A favorite of 19th century florist societies, Auricula continue to attract keen collectors and are one of the specialties of Woottens Nurseries in Suffolk. Discover care, propagation and 16 of the best auricles. Words Mary Keen, photos Richard Bloom
Woottens, in the Suffolk countryside near Wenhaston, five miles from the sea, was founded in 1990 by Michael Loftus, a much admired planter. In 2016, four years after his death, his widow sold the nursery to two women who, working with Loftus, had inherited much of his knowledge and shared his particular interest in irises, geraniums, hemerocallis and auricles.
Auriculas are fussy, and for that they have some help from Gillian’s partner Jenny Stafford – in the past propagation was done by Sandra Sutton, who has bred more than 30 of Woottens’ own hybrids. After the polytunnel collapsed during a storm in 2018, it had to be re-clad and it took a few seasons to rebuild the collection. However, in 2020 they bought the Drointon collection of 2,000 exhibition auricles and now Woottensis is one of the best places to buy auricles.
What are auricles?
In the 18th and 19th centuries, auricles were among the most popular plants collected by members of English florist societies, and they remain popular with collectors to this day. Although Alpine auricles are generally hardy enough to grow in borders, Luci and Gillian believe both show and Alpine auricles are best grown in individual pots and perhaps displayed in a traditional Auricula theater where the wide range of different flowers in wonderful colors are shown can be fully appreciated.
How to grow auricles
Root aphids have been a nuisance for Auricula growers lately, so I wanted to learn how to manage their plants. Gillian says these picky alpine residents hate being too wet, but they also don’t like too dry summers because aphids thrive in dry conditions.
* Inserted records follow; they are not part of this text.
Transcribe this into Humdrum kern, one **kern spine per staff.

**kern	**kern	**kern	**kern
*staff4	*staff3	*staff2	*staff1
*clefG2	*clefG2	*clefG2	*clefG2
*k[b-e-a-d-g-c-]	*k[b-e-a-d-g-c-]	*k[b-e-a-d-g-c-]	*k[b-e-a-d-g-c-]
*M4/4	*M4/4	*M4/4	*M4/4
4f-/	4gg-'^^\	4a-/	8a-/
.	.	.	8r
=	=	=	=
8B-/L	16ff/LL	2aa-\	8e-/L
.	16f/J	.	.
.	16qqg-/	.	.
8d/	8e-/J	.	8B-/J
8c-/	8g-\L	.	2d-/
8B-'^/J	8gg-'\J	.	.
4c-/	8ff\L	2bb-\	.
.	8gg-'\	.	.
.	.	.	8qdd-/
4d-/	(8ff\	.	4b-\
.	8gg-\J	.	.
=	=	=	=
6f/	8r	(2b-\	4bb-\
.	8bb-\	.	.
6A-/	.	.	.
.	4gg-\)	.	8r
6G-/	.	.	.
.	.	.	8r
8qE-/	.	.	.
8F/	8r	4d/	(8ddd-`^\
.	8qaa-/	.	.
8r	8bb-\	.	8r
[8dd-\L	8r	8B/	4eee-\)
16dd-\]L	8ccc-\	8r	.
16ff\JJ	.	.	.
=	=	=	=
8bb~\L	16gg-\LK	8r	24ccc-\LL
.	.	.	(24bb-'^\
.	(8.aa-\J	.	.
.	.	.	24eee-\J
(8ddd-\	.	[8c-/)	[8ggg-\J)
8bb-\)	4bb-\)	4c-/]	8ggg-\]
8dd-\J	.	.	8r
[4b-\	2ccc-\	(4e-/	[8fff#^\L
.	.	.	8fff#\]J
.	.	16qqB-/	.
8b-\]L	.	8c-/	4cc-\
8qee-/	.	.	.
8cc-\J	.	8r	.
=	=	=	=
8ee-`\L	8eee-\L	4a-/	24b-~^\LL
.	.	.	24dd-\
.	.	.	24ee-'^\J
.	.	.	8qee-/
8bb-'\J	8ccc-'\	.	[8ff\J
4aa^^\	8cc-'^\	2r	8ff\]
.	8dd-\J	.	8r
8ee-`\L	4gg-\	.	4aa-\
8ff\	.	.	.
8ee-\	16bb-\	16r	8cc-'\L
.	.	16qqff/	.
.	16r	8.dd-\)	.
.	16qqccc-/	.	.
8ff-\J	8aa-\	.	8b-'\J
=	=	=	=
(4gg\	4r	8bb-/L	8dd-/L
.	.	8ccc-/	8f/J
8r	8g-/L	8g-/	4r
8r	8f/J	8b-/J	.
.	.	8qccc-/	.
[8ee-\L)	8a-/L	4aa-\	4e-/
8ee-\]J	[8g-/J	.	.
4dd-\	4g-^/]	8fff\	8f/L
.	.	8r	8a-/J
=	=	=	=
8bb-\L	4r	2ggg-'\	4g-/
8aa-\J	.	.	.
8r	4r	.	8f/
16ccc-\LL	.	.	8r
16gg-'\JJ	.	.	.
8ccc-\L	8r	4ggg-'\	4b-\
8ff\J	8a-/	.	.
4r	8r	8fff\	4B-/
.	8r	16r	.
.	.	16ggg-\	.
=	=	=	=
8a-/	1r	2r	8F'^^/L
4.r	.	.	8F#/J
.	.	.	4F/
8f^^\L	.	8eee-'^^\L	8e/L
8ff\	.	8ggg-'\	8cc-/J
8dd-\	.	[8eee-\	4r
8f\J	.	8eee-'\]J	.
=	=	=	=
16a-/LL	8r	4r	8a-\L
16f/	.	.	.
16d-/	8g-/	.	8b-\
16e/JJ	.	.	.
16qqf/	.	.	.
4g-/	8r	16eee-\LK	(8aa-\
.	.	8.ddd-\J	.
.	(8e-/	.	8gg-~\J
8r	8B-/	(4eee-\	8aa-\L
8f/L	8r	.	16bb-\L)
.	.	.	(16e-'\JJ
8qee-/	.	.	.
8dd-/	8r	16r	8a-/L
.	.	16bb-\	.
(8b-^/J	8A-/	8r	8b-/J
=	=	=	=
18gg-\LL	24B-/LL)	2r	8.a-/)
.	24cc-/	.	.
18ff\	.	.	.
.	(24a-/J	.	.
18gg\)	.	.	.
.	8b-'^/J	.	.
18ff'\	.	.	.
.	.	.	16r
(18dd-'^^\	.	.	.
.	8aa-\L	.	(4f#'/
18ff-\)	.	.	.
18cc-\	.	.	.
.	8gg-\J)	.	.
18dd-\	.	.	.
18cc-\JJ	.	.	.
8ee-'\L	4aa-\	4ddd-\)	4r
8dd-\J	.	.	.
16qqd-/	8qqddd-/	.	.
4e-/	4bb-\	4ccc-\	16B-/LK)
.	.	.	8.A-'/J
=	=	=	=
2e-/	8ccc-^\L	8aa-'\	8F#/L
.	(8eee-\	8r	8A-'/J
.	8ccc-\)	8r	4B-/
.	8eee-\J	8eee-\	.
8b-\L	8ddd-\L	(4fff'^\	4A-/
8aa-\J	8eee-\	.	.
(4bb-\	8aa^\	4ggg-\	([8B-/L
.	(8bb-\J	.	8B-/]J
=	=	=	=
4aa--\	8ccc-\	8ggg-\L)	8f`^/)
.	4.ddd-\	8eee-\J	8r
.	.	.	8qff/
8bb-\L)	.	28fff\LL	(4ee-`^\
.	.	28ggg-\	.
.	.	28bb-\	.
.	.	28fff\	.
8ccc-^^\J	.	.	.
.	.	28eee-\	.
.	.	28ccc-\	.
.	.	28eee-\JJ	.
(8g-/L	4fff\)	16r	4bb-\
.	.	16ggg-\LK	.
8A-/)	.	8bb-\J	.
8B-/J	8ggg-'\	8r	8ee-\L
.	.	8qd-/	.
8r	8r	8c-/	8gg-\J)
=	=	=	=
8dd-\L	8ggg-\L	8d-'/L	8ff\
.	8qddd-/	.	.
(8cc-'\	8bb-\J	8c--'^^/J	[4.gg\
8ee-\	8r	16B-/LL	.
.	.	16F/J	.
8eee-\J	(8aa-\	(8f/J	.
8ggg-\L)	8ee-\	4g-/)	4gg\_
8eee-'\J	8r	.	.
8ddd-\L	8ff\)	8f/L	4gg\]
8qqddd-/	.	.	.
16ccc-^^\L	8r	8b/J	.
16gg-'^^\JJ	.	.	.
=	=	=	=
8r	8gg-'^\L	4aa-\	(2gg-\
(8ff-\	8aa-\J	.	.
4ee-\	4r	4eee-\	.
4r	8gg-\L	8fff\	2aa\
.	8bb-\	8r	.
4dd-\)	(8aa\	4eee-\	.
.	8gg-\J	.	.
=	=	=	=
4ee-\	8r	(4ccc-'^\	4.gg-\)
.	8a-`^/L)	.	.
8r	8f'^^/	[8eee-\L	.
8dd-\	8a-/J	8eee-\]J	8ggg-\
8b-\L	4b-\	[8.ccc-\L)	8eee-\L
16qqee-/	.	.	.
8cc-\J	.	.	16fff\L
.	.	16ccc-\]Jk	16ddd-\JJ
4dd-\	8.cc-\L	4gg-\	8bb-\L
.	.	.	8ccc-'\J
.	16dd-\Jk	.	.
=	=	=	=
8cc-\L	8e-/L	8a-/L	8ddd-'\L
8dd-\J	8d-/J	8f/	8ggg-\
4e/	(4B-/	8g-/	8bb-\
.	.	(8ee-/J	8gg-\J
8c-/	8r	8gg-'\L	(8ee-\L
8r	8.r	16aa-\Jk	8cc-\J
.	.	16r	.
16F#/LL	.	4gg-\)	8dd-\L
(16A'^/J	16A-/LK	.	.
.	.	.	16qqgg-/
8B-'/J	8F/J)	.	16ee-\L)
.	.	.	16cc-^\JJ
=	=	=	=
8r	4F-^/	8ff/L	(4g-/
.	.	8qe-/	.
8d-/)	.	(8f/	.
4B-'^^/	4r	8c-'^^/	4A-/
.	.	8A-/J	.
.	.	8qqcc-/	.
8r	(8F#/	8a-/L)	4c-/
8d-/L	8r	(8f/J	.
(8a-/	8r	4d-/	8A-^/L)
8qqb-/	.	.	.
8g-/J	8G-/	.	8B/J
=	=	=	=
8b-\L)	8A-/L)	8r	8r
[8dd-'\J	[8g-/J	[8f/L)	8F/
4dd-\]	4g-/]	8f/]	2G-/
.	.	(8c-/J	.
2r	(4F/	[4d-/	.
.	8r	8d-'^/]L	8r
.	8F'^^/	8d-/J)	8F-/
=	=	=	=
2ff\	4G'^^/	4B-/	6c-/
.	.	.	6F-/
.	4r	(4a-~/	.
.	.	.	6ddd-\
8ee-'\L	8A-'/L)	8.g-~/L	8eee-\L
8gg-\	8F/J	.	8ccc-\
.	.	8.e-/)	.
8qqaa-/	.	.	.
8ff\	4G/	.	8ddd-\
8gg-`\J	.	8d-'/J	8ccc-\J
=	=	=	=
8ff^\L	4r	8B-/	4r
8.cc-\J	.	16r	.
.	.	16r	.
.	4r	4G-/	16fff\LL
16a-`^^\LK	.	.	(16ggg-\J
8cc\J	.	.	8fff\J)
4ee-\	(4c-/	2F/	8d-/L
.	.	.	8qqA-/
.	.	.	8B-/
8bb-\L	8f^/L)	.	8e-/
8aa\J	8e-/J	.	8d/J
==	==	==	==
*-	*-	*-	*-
Many growers divide their plants after flowering, but life in the nursery is too busy so their plants are usually divided in July-August. When root aphids strike, all the compost is removed and the roots are then washed with horticultural soap.
Plants receive a high phosphorus, very low nitrogen root feed in early February and a potassium feed to encourage flowering two weeks later and then every two weeks. Woottens uses a compost that is 50 percent peat substitute, 25 percent gravel or perlite, and 25 percent clay, like John Innes, with some slow-release fertilizer added.
Auriculae grow in crevices in rocks, so they don’t like being overpotted. Ideally, they are in a shady, east-facing location that is protected from moisture in winter.
How to multiply auricles
The only way to faithfully reproduce an auricle from its parent is to take offsets from that parent. You can do this anytime while the plant is actively growing, but it’s probably best to make offsets during post-flowering repotting.
• Begin by thoroughly removing and cleaning all old compost from the roots if there are signs of pests or disease.